Abstract:Magnetic resonance (MR) imaging is an essential diagnostic tool in clinical medicine. Recently, a variety of deep learning methods have been applied to segmentation tasks in medical images, with promising results for computer-aided diagnosis. For MR images, effectively integrating different pulse sequences is important to optimize performance. However, the best way to integrate different pulse sequences remains unclear. In this study, we evaluate multiple architectural features and characterize their effects in the task of metastasis segmentation. Specifically, we consider (1) different pulse sequence integration schemas, (2) different modes of weight sharing for parallel network branches, and (3) a new approach for enabling robustness to missing pulse sequences.

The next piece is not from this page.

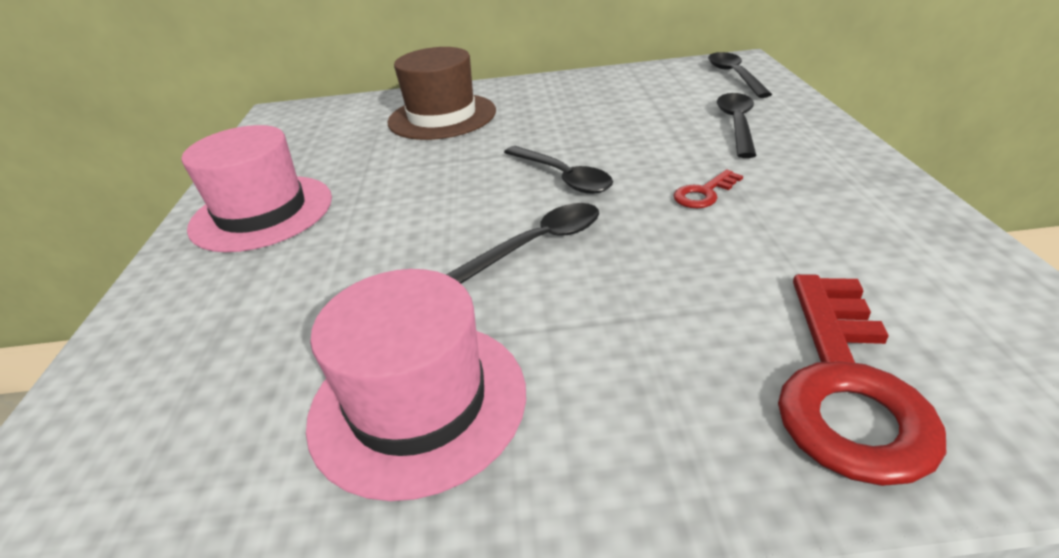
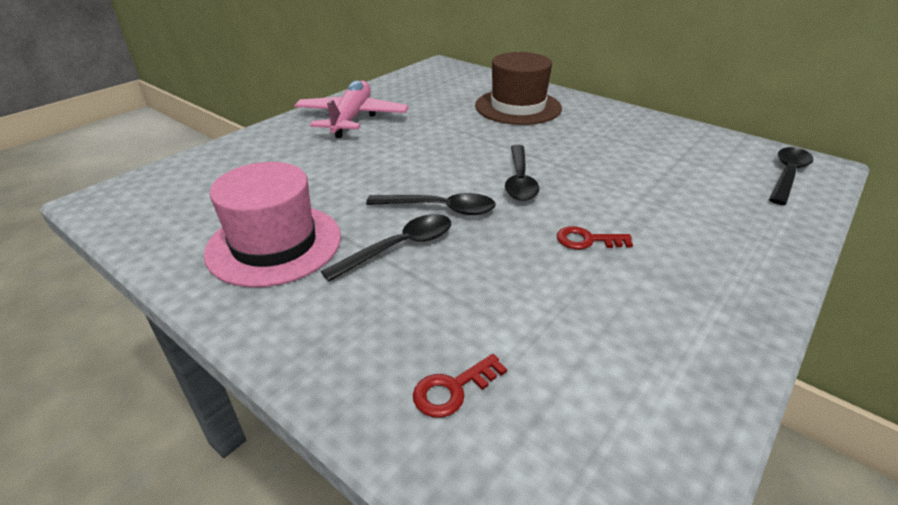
camera: 40 degrees right, 0 degrees up
pink hat [182,125,332,252] -> pink plane [294,80,408,138]
black spoon [717,93,757,158] -> black spoon moved to [321,214,451,282]
red key [778,274,946,486] -> red key [413,354,507,418], size x0.46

We find that levels of integration and modes of weight sharing that favor low variance work best in our regime of small data (n = 100). By adding an input-level dropout layer, we could preserve the overall performance of these networks while allowing for inference on inputs with missing pulse sequence. We illustrate not only the generalizability of the network but also the utility of this robustness when applying the trained model to data from a different center, which does not use the same pulse sequences. Finally, we apply network visualization methods to better understand which input features are most important for network performance. Together, these results provide a framework for building networks with enhanced robustness to missing data while maintaining comparable performance in medical imaging applications.